Extracted records
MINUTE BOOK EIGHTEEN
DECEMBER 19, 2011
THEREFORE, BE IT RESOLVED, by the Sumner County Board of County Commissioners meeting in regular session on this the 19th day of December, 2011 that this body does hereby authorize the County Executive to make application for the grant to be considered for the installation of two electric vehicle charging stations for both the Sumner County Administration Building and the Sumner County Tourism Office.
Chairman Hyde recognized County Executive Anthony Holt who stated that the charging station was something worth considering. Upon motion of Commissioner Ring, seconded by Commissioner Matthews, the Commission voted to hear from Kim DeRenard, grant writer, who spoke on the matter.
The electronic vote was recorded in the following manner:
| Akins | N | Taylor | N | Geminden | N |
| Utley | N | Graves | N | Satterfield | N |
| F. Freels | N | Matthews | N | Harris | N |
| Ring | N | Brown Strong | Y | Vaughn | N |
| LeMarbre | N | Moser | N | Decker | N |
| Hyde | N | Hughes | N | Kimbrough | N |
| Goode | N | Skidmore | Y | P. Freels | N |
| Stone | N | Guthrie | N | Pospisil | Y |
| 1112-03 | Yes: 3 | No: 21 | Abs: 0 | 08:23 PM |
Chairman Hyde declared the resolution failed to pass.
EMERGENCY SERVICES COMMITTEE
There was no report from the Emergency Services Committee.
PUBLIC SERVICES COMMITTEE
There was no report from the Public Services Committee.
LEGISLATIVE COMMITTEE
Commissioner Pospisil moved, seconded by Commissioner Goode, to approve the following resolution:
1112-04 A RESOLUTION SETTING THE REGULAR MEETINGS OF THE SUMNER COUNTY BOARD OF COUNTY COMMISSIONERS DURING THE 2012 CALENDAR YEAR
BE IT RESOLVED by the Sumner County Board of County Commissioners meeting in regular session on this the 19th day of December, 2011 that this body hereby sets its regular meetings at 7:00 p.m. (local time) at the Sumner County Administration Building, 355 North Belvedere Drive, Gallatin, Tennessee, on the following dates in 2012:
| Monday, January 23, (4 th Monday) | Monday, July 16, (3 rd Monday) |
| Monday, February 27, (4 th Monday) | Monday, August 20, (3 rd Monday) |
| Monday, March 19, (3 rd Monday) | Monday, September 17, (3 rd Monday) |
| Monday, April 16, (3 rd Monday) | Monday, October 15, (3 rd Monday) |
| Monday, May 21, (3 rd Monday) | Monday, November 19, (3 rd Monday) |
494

_Requirement_
Write out the lines above, starting at the line that contains "Satterfield | N |" and ending with the final line, and nothing else; copy them exactly.

_Task output_
| Utley | N | Graves | N | Satterfield | N |
| F. Freels | N | Matthews | N | Harris | N |
| Ring | N | Brown Strong | Y | Vaughn | N |
| LeMarbre | N | Moser | N | Decker | N |
| Hyde | N | Hughes | N | Kimbrough | N |
| Goode | N | Skidmore | Y | P. Freels | N |
| Stone | N | Guthrie | N | Pospisil | Y |
| 1112-03 | Yes: 3 | No: 21 | Abs: 0 | 08:23 PM |
Chairman Hyde declared the resolution failed to pass.
EMERGENCY SERVICES COMMITTEE
There was no report from the Emergency Services Committee.
PUBLIC SERVICES COMMITTEE
There was no report from the Public Services Committee.
LEGISLATIVE COMMITTEE
Commissioner Pospisil moved, seconded by Commissioner Goode, to approve the following resolution:
1112-04 A RESOLUTION SETTING THE REGULAR MEETINGS OF THE SUMNER COUNTY BOARD OF COUNTY COMMISSIONERS DURING THE 2012 CALENDAR YEAR
BE IT RESOLVED by the Sumner County Board of County Commissioners meeting in regular session on this the 19th day of December, 2011 that this body hereby sets its regular meetings at 7:00 p.m. (local time) at the Sumner County Administration Building, 355 North Belvedere Drive, Gallatin, Tennessee, on the following dates in 2012:
| Monday, January 23, (4 th Monday) | Monday, July 16, (3 rd Monday) |
| Monday, February 27, (4 th Monday) | Monday, August 20, (3 rd Monday) |
| Monday, March 19, (3 rd Monday) | Monday, September 17, (3 rd Monday) |
| Monday, April 16, (3 rd Monday) | Monday, October 15, (3 rd Monday) |
| Monday, May 21, (3 rd Monday) | Monday, November 19, (3 rd Monday) |
494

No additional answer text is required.